Azerbaijan, Armenia speed up creation of Joint Border Commission
The foreign ministers of Azerbaijan and Armenia held the next phone talks on Monday to discuss the process of preparations for the border delimitation and signing a peace treaty.
The Foreign Ministry of Azerbaijan reported that Jeyhun Bayramov and his Armenian counterpart Ararat Mirzoyan exchanged of views as a follow-up to the agreements reached at the level of the leaders of both states.
They have ultimately agreed on parameters of the participants of a Joint Border Commission tasked to start the process of delimitation and demarcation of the Armenia-Azerbaijan state border.
“It was agreed to convene the meetings of the Joint Border Commission, as well as the Working Group on preparation of a peace treaty, in the near future,” Azerbaijani Foreign Ministry said in a statement.
Baku and Yerevan agreed on the establishment of a joint commission in a meeting hosted by European Council Charles Michel in Brussels on April 6.
In March, Azerbaijan submitted Armenia a proposal package containing five basic principles that would help normalize bilateral relations after nearly three decades of stalemate. President Ilham Aliyev has earlier said that the Armenian authorities accepted the principles put forward by Baku.
Azerbaijan has been calling for delimiting its borderline with Armenia since 2020, when the two countries fought a bloody war in the Karabakh region over 44 days. The war ended in complete victory of the Azerbaijan Armed Forces, which liberated more than 300 settlements from Armenia’s occupation.
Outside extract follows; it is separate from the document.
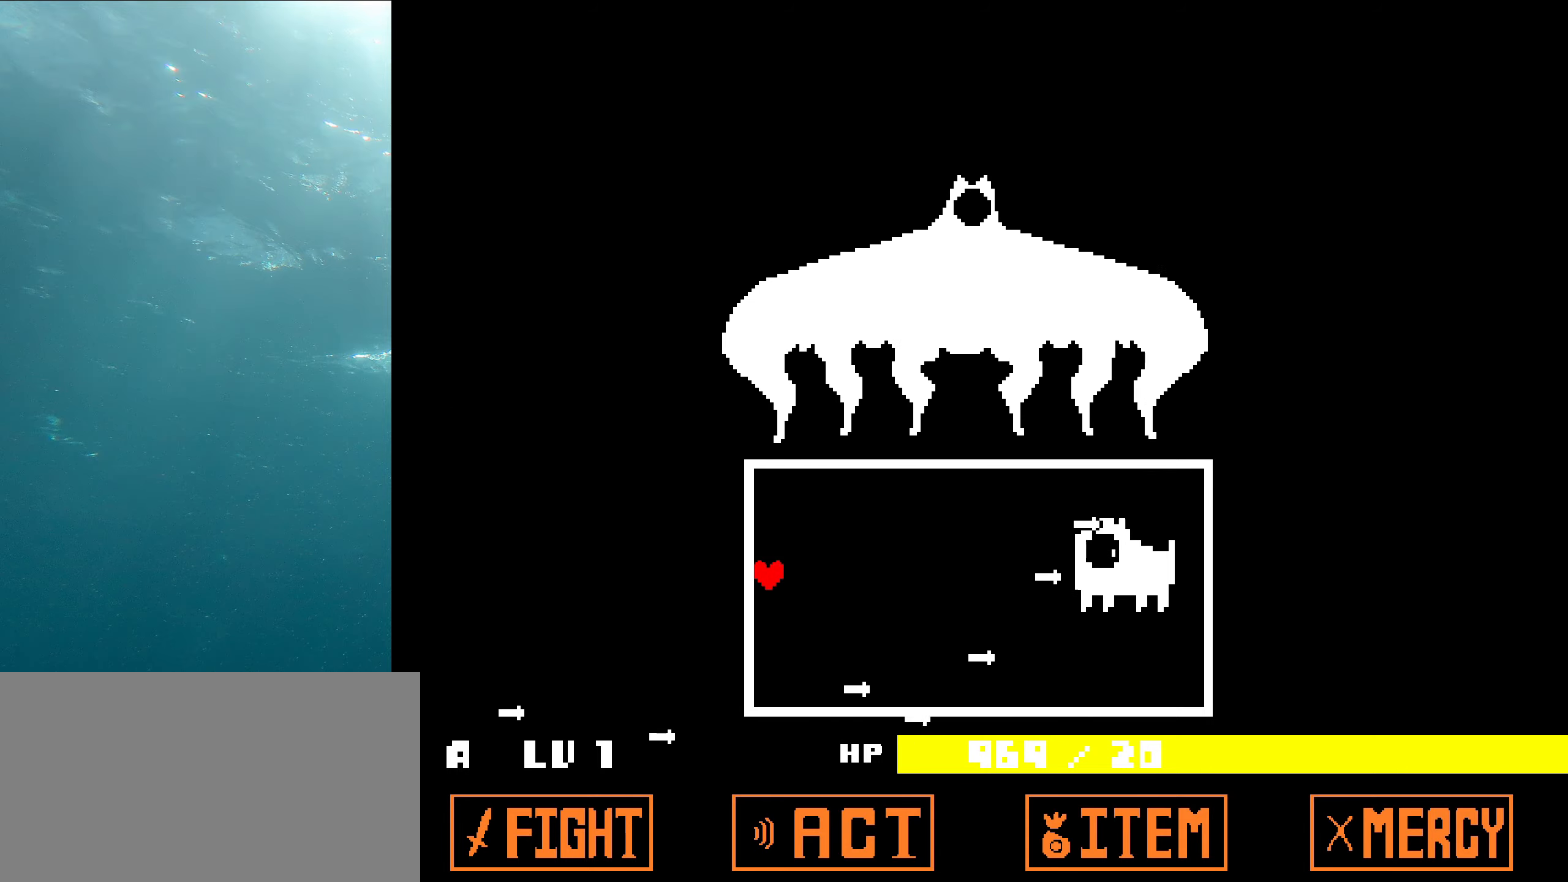
{"keys": [], "events": []}
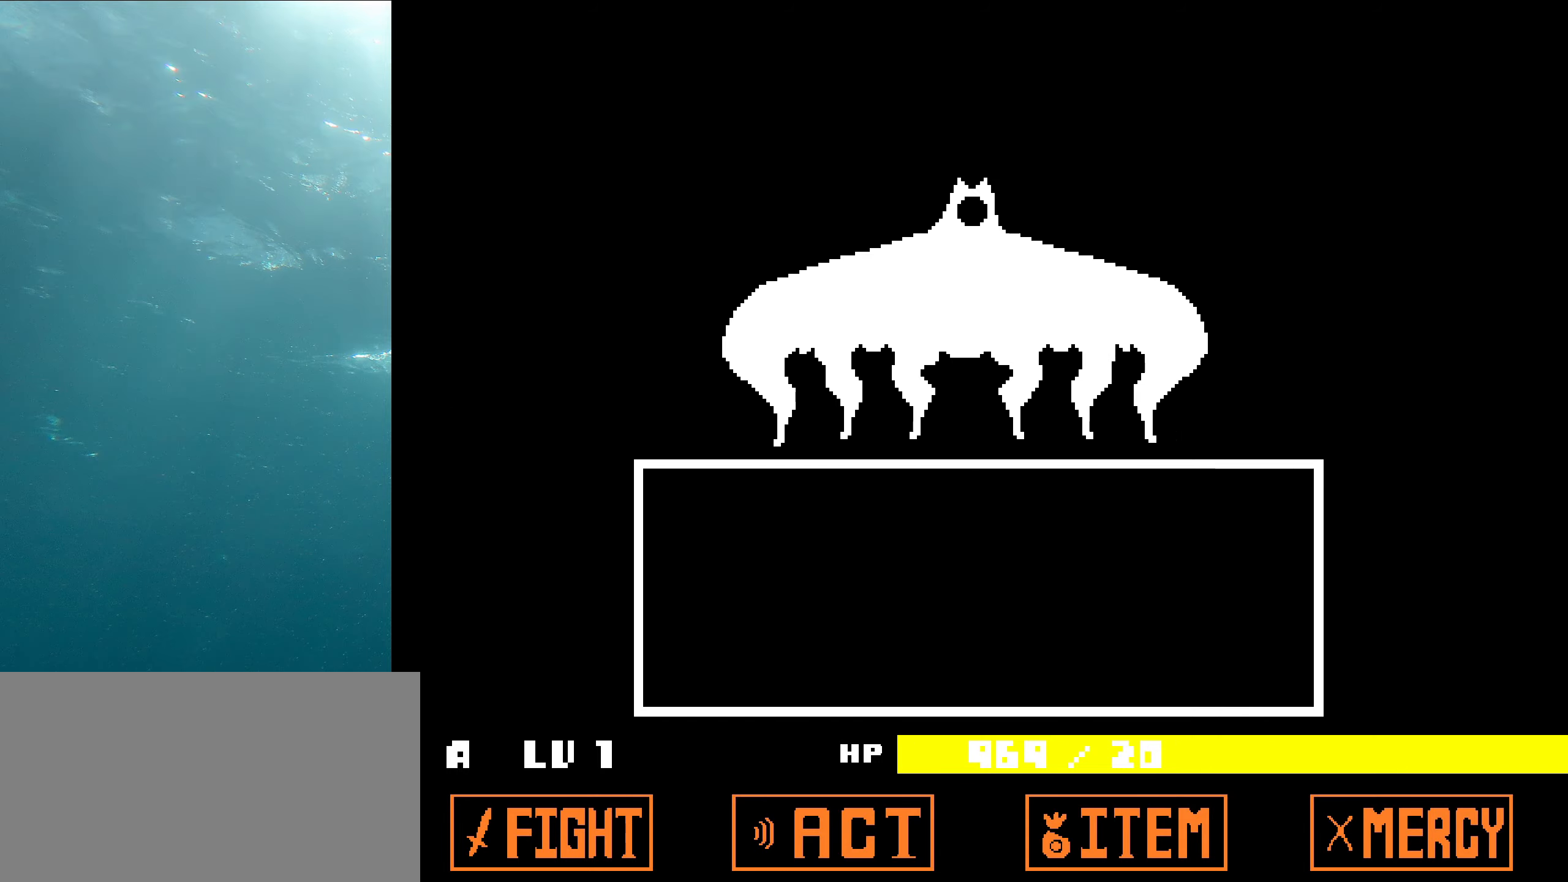
{"keys": [], "events": []}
The control over a larger portion of Azerbaijan’s 1,007-kilometer borderline with Armenia returned under the country’s control in the wake of the war. Amidst regular border provocations, with the last committed by the Armenian forces on April 23, 2022, Baku has been demanding immediate delimitation and demarcation of the border as one of the priorities of normalizing the relationship with Armenia.